▶ **SET EXERCISE 1**
Duplicate the records from their first line through the line containing "name author: (Sw.) Crane", with both ends included.

▶ **EXTRACTED TEXT**
# This code is designed to compare the MS2 features of closely related analogues, with the following objectives:

- To identify unique features

- To calculate the ratio and abundance of each feature

The first input csv need to have a format like: ![image.png](attachment:image.png)

In [None]:
import pandas as pd
from sklearn.preprocessing import MinMaxScaler

# Load the CSV file
file_path = "841_raw.csv"  # The structure of the input need to be header: ms2_1; int_1; ms2_2; int_2
df = pd.read_csv(file_path)

#Normalzied section
scaler = MinMaxScaler()  

df_int1 = df[['ms2_1', 'int_1']].copy()
df_int1['int_1'] = scaler.fit_transform(df_int1[['int_1']])

df_int2 = df[['ms2_2', 'int_2']].copy()
df_int2['int_2'] = scaler.fit_transform(df_int2[['int_2']])

'''
Apply threshold: Remove values below 2% to eliminate noise (raw data only). 
If the data has already been preprocessed, this step can be skipped.
'''
threshold = 0.02
df_int1_filtered = df_int1[df_int1['int_1'] >= threshold]
df_int2_filtered = df_int2[df_int2['int_2'] >= threshold]


df_filtered = pd.concat([df_int1_filtered, df_int2_filtered], axis=1)

# Save your data
output_file = "filtered_normalized_data.csv"
df_filtered.to_csv(output_file, index=False)

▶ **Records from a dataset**
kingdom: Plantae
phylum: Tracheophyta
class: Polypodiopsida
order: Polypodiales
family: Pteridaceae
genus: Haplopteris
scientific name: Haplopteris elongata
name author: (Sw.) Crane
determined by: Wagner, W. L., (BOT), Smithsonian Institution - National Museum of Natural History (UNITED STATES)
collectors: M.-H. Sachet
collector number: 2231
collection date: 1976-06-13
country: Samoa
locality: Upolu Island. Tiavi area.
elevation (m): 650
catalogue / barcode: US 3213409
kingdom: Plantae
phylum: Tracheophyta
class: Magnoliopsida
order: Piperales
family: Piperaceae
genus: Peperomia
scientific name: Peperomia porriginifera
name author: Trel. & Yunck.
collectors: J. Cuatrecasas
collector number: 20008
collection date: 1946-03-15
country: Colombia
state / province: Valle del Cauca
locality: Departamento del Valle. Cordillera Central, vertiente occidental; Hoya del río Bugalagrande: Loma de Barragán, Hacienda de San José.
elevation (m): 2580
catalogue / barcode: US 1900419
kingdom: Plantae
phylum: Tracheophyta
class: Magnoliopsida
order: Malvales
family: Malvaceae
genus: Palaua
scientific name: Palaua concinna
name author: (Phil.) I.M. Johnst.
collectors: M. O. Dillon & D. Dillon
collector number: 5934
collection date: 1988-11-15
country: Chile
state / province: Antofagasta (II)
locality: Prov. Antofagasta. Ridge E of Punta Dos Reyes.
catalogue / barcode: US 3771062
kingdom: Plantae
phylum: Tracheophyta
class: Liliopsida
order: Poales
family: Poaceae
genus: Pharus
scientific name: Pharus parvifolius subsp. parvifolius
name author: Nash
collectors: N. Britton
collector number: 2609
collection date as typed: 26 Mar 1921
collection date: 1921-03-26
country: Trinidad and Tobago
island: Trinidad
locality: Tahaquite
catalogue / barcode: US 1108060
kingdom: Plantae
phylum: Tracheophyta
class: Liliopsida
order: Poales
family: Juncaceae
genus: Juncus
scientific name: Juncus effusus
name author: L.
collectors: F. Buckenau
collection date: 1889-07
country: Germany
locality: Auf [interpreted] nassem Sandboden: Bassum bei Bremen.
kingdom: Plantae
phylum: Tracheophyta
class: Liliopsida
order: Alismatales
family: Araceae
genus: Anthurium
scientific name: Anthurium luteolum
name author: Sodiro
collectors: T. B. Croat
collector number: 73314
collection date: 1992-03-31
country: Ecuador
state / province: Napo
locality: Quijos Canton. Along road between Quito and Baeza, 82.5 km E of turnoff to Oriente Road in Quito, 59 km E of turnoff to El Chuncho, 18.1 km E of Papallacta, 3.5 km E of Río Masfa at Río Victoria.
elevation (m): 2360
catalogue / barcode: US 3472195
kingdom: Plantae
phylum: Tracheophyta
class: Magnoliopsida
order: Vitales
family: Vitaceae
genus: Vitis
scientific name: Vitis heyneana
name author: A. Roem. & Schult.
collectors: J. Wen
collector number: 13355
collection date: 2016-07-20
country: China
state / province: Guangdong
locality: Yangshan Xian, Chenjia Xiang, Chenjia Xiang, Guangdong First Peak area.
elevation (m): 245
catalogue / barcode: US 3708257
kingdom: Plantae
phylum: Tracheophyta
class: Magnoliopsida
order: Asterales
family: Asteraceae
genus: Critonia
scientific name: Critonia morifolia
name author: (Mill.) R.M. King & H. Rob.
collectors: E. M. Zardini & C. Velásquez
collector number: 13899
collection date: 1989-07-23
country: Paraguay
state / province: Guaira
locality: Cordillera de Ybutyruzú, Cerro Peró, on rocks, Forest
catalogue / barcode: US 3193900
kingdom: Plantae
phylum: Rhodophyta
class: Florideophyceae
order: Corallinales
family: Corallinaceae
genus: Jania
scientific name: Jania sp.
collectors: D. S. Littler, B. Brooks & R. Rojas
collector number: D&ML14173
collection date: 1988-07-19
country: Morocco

▶ **SET EXERCISE 2**
Please list the column headers that the MS2 comparison code requires in its input CSV.

▶ **FULL RESPONSE 1**
kingdom: Plantae
phylum: Tracheophyta
class: Polypodiopsida
order: Polypodiales
family: Pteridaceae
genus: Haplopteris
scientific name: Haplopteris elongata
name author: (Sw.) Crane

▶ **FULL RESPONSE 2**
ms2_1, int_1, ms2_2, int_2